Listening to podcasts is a good way to improve your listening. Do you have a tendency to settle into listening to the “easy stuff”, so that you could just listen once and understand most of it, or are you willing to go for the “extreme stuff”?

I have been working on my French listening in the past month or two. In the last few days, I have been trying what I call “Extreme Listening”. The idea is to go for something that is way out of your comfort zone, something that you can make absolutely no sense out of at first, then spend time to analyze it piece by piece, and try to understand its content gradually through repetitive listening.

I picked a French sermon I found in Allan Rich’s website. I cannot find a transcript, but a good thing about this podcast is that Allan maintains another website which provides an English podcast translated directly from the French version.

The sermon was about 20 minutes long. The preacher spoke so fast that in the first-pass, I could only pick up 5-10% of the French words. I missed most of the keywords that I could hardly make any content out of the podcast at all. But I persevered and listened until the end.

Then I listened to the English translation provided by Allan with his cute French accent. Now I had the idea of the content, I went back and listen to the French version again.
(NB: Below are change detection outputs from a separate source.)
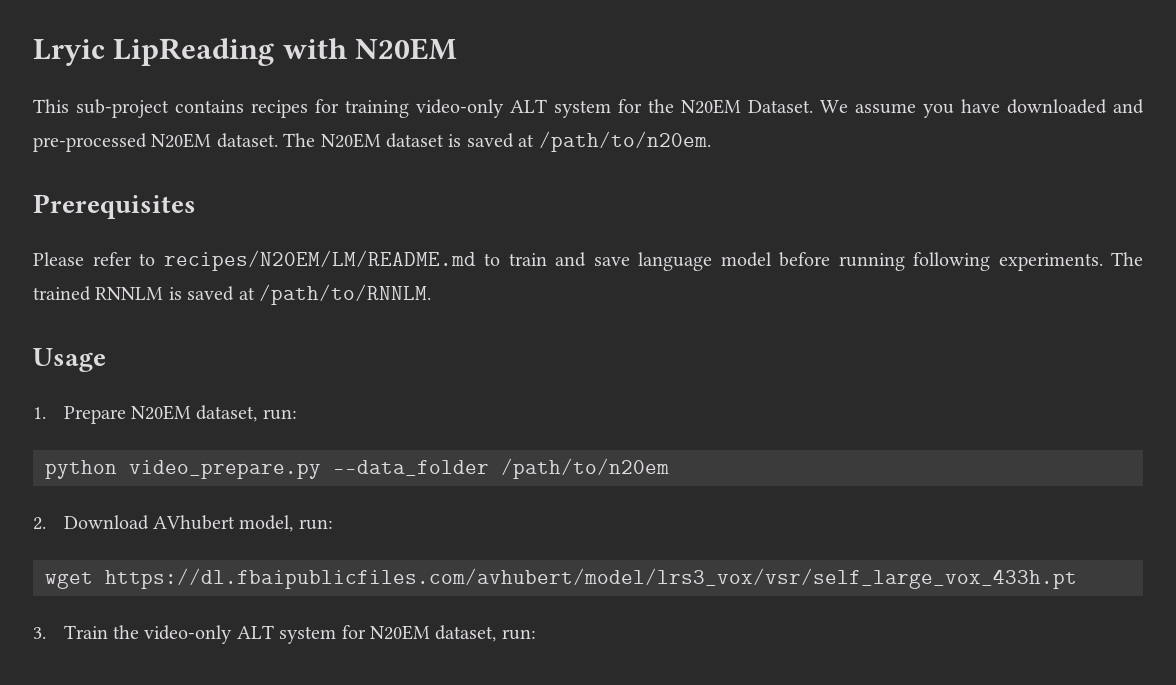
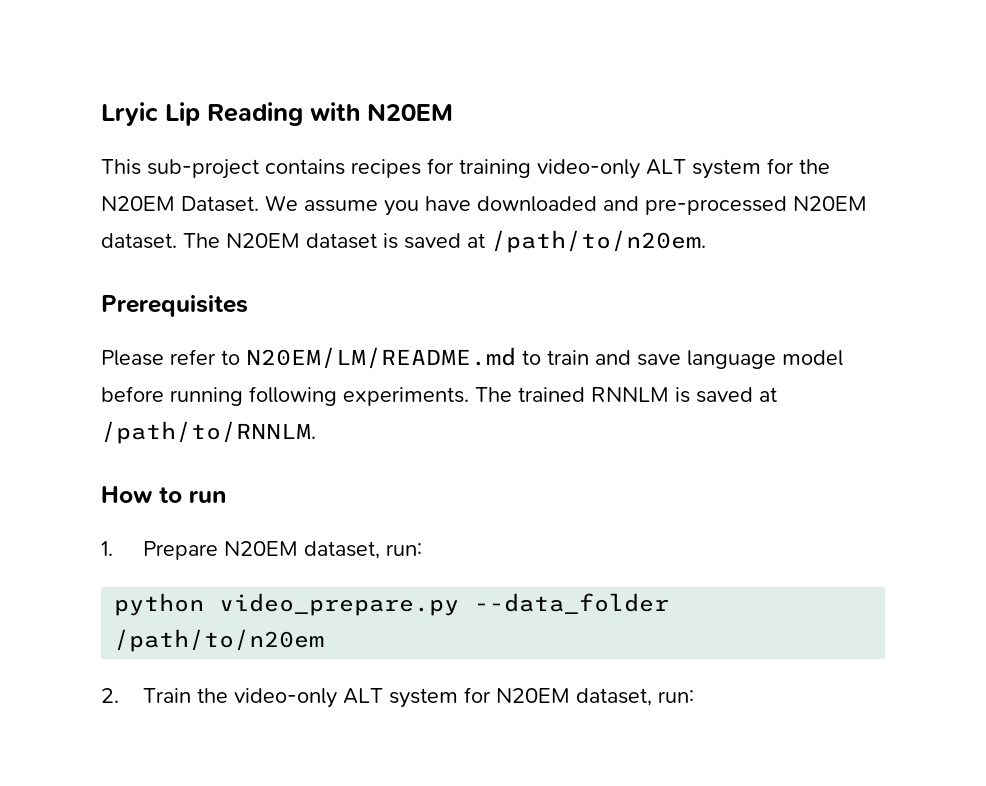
[113,38,275,66] LipReading -> [165,102,303,126] Lip Reading
[163,250,476,271] recipes/N20EM/LM/README.md -> [246,347,516,369] N20EM/LM/README.md
[33,348,106,372] Usage -> [101,486,226,503] How to run
[63,515,333,532] [45,568,1077,589] [33,627,46,639] Download AVhubert model, run: // wget https://dl.fbaipublicfiles.com/avhubert/model/lrs3_vox/vsr/self_large_vox_433h.pt // 3. -> (119, 695) none

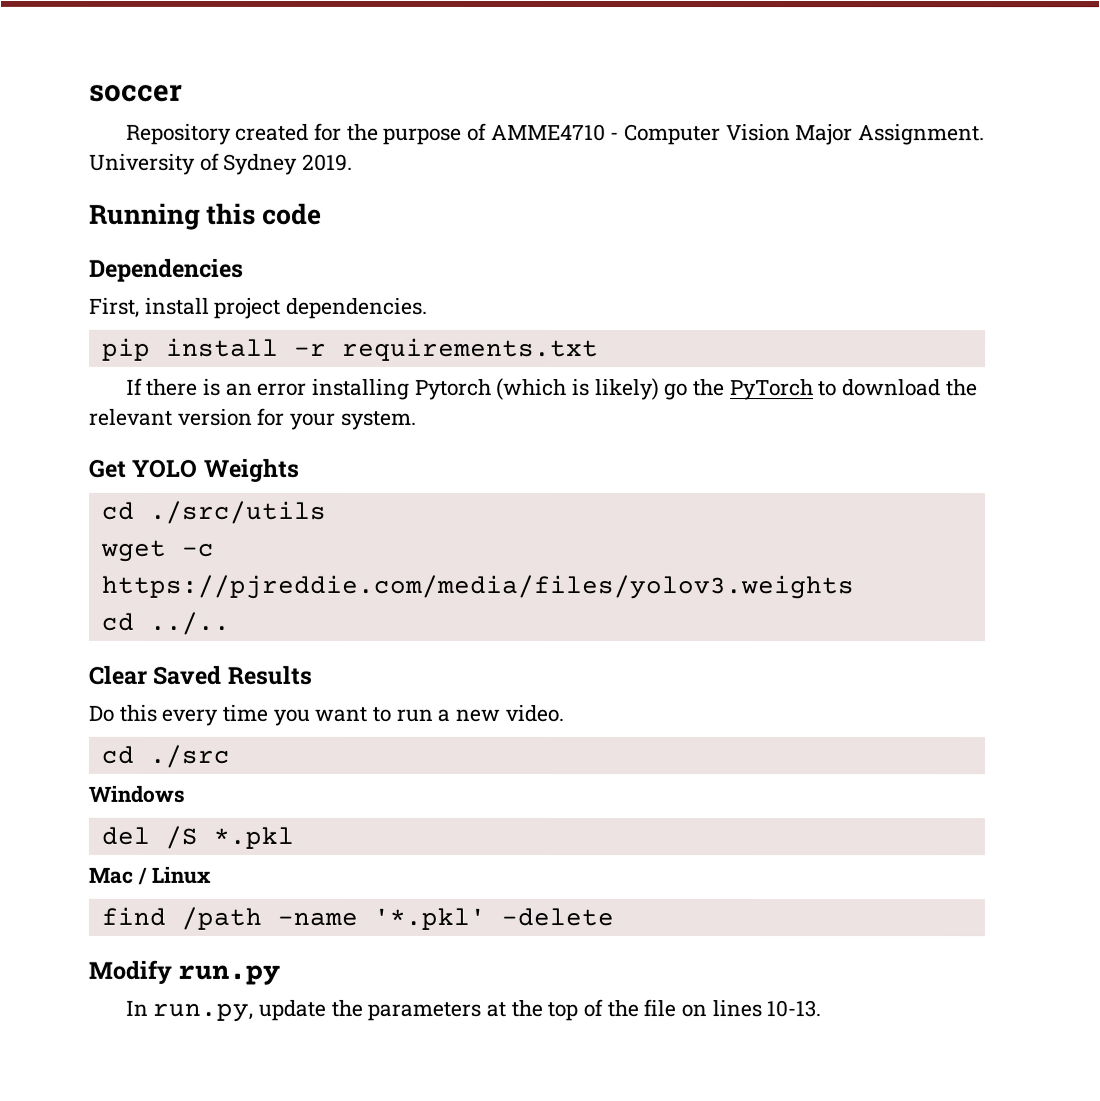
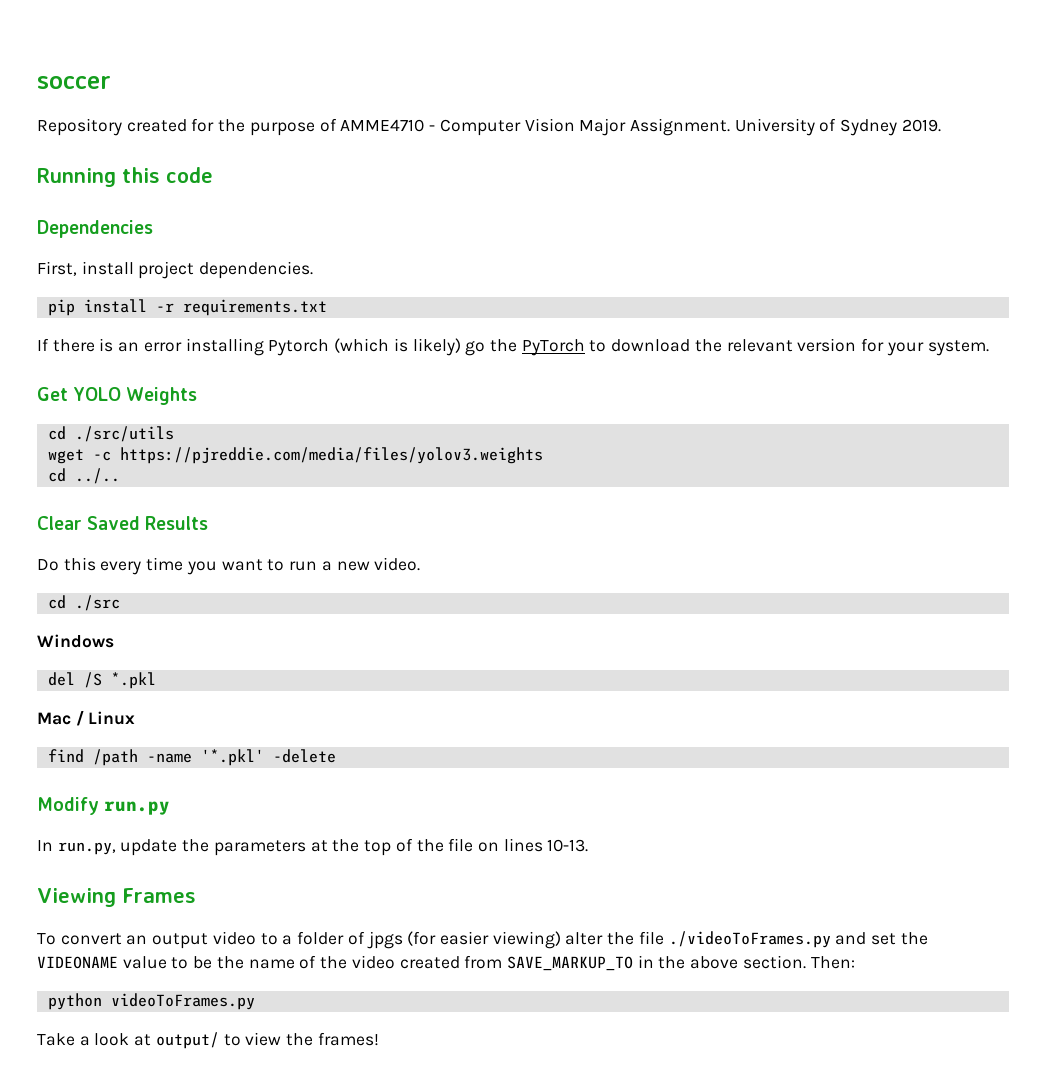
(822, 1009) none -> [37,888,196,907] [37,931,928,949] [37,955,855,971] [47,993,255,1010] [37,1032,379,1049] // Viewing Frames // To convert an output video to a folder of jpgs (for easier viewing) alter the file ./videoToFrames.py and set the VIDEONAME value to be the name of the video created from SAVE_MARKUP_TO in the above section. Then: // python videoToFrames.py // Take a look at output/ to view the frames!

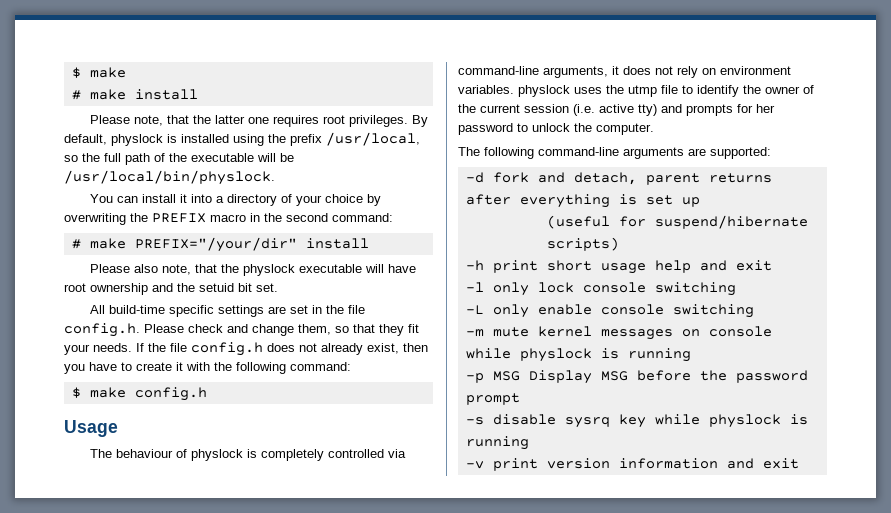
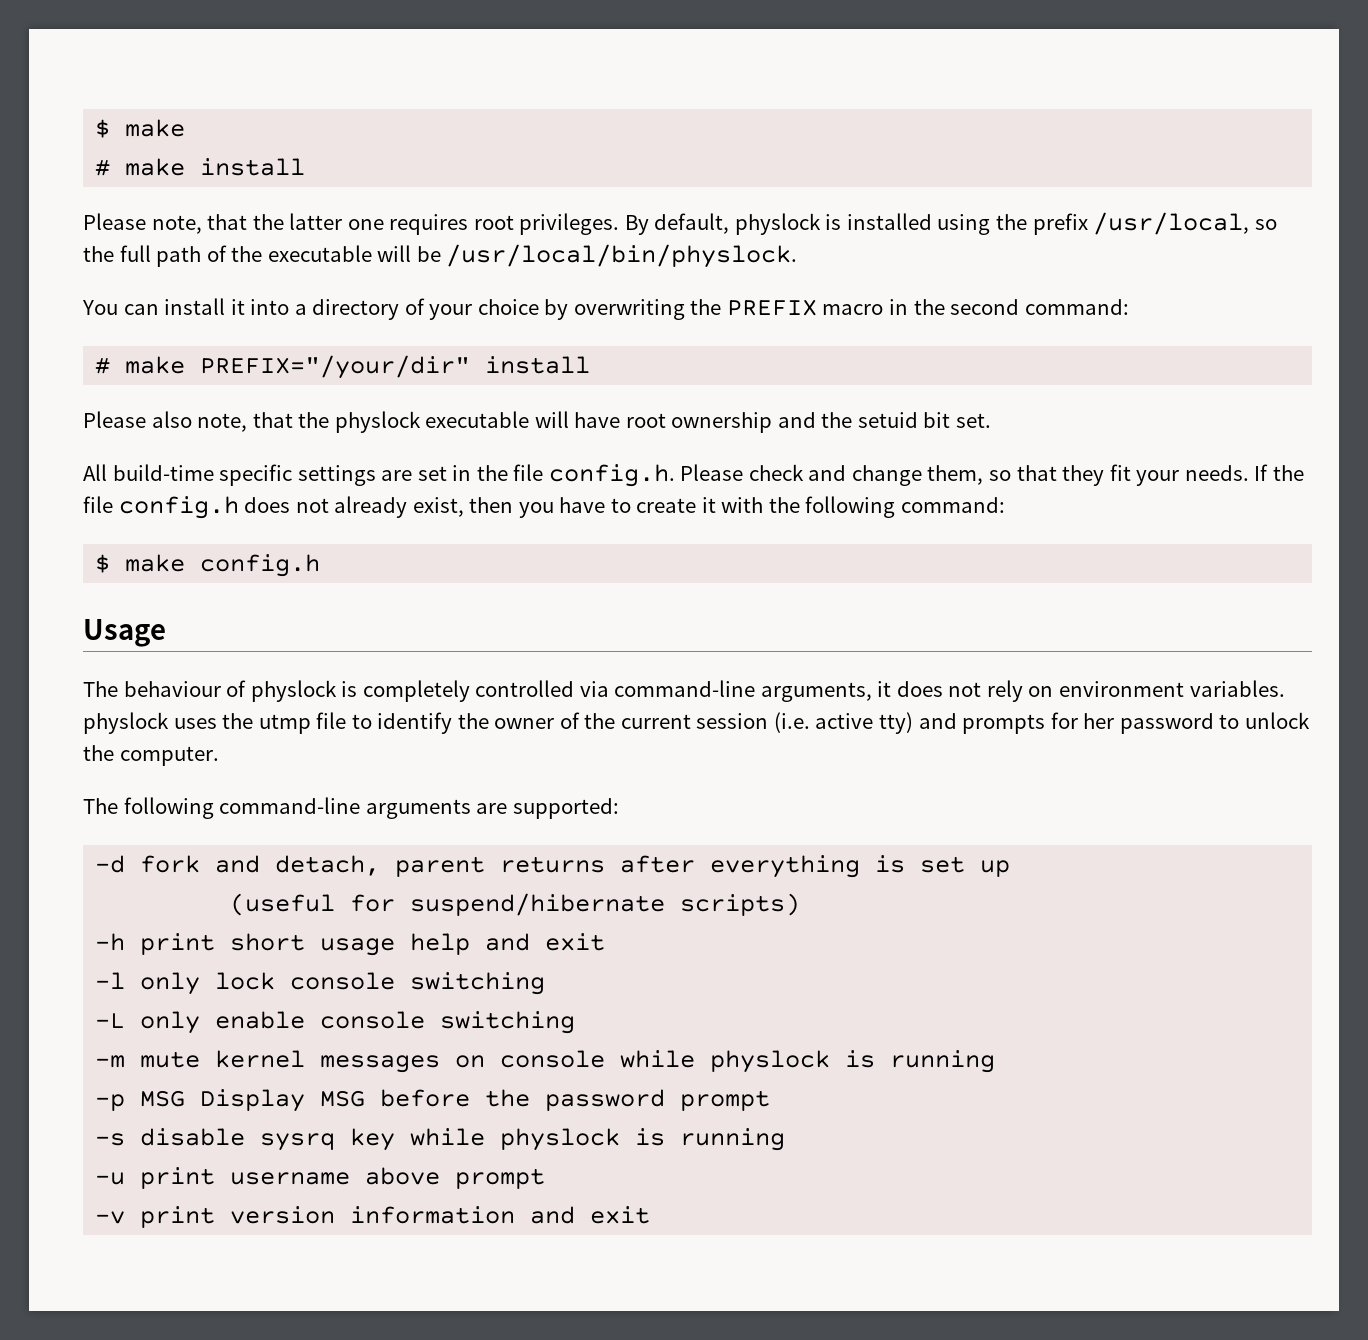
(529, 443) none -> [95,1167,546,1189] // -u print username above prompt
I found that I could now pick up about 20-30% of the words.

Then I placed the 2 podcasts side-by-side in my ipod, and listened to them segment by segment, English first, then French. Each segment was about 5-10 sentences long. If I didn’t get the words, I would go back and replay the segment. In this third-pass, I could figure out 50-70% of the words.

I will listen to the same podcast again and again until I get over 90% of the words. Then I will pick another podcast to work on.

I remember doing the same sort of activities when working on my Mandarin a year ago, only without translation. I found a radio show from Beijing on the Web. In each episode, they would have 3 talkative ladies chatting with each other, and they spoke extremely fast. Whenever 3 women jam together … Well, you know what I am talking about! It was really an “Extreme Listening” to me!